Bunlarla ayni dili konuşan PKK siyasi uzantısı HDP de aynı gün şöyle bir açıklama yaptı. Daha öncede 24 Nisan tarihlerinde hep benzer açıklamaları yapıyordu. Şöyle bir açıklamayı partileri şöyle yaptı: “ Türkler, Ermenileri soykırıma uğrattıkları utancı ile yüzleşmelidir. Türkler sadece Ermenileri katletmedi. Kürtleri, Rumları, Yezidileri, Keldanileri de katletti.”

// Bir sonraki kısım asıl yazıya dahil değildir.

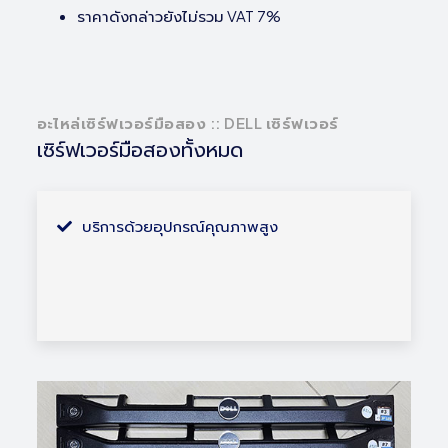
ราคาดังกล่าวยังไม่รวม VAT 7%
อะไหล่เซิร์ฟเวอร์มือสอง :: DELL เซิร์ฟเวอร์
เซิร์ฟเวอร์มือสองทั้งหมด
บริการด้วยอุปกรณ์คุณภาพสูง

 Bu HDP denilen; PKK, ASALA, TAŞNAK, KIPÇAK uzantısı siyasi parti; vatan, millet, devlet, bayrak, bağımsızlık düşmanlığı yapmaktadır. Dün de bu partinin 108 yöneticisi 6-7-8 Ekim 2014 günü yaptıkları katliamların hesabını yargıda vermeye başladılar. Bu konuyu daha sonraki yazılarımda yazarım, inşallah. Allah cc. Akıl, fikir, hidayet versin derken; bunlarında Allah’tan akıl, fikir, hidayet istemelerini diliyorum.)”

Bize düşen görev; hak din İslam dinimizi ve tarihimizi çok dosdoğru ve gerçekçi biçimde öğrenmemizdir. Etkin, aktif, yetkin şekilde kendimizi donatmalıyız. Yalancıya, iftiracıya, sahteciye, sahtekârlara aldanmamalıyız. Osmanlı gibi onların saldırılarına karşı koyma yerine daha çok bizler hareket halinde olmalıyız. Onları deşifre etmeliyiz. Pabuç bırakmamalıyız. Onlar, biz sustukça üzerimize gelmektedir. Onların vahşetlerini iletişim, bilişim, eğitim, öğretim ile dünyaya yaymalıyız. Biz hiçbir zaman onlara benzememeliyiz. Zalim, zulmeden, haksızlık yapan asla olmamalıyız. Fatiha Suresi’nden bir milimetre ayrılmamalıyız. Emrolunduğumuz gibi dosdoğru olmalıyız. Mazlumu korumalıyız. Zalimden korunmalıyız.